Reproduce the data below in full and exclude every picture.

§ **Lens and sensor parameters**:
┄┄┄┄┄┄┄┄┄┄┄┄┄┄┄┄┄┄┄┄
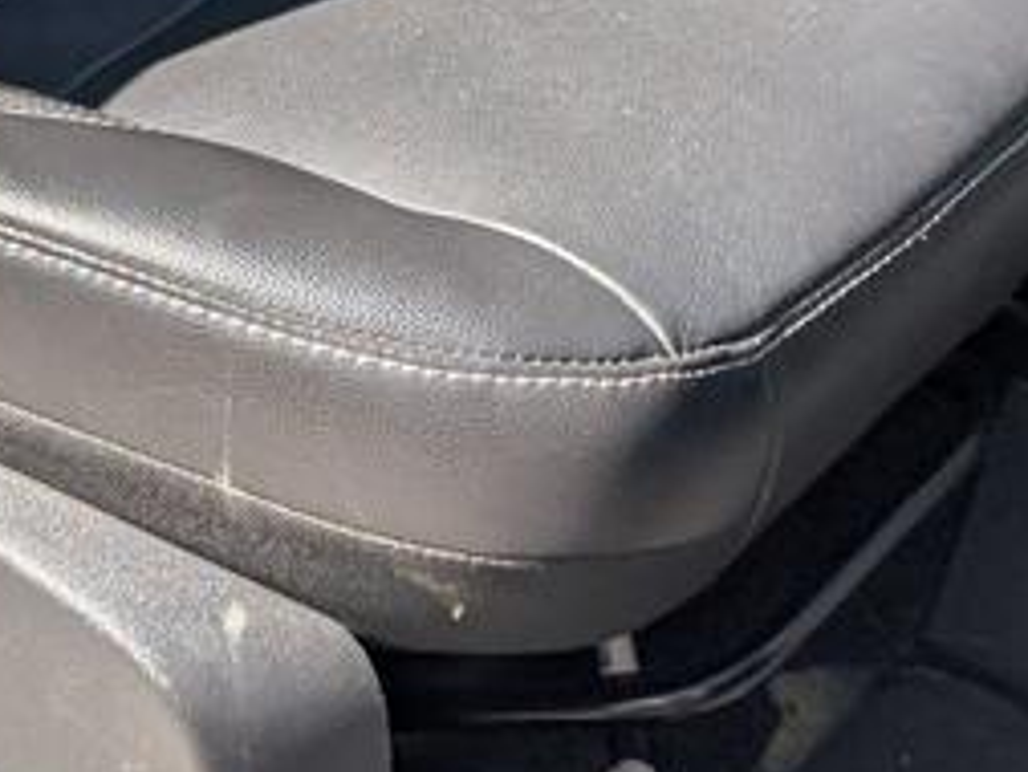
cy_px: -995
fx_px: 3595
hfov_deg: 15.9
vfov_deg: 10.7
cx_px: -71
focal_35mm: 121
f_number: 1.68
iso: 19
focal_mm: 6.9
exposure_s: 1/907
┄┄┄┄┄┄┄┄┄┄┄┄┄┄┄┄┄┄┄┄
§ **RESPONSE TO THE TASK**:
cy_px: -995
fx_px: 3595
hfov_deg: 15.9
vfov_deg: 10.7
cx_px: -71
focal_35mm: 121
f_number: 1.68
iso: 19
focal_mm: 6.9
exposure_s: 1/907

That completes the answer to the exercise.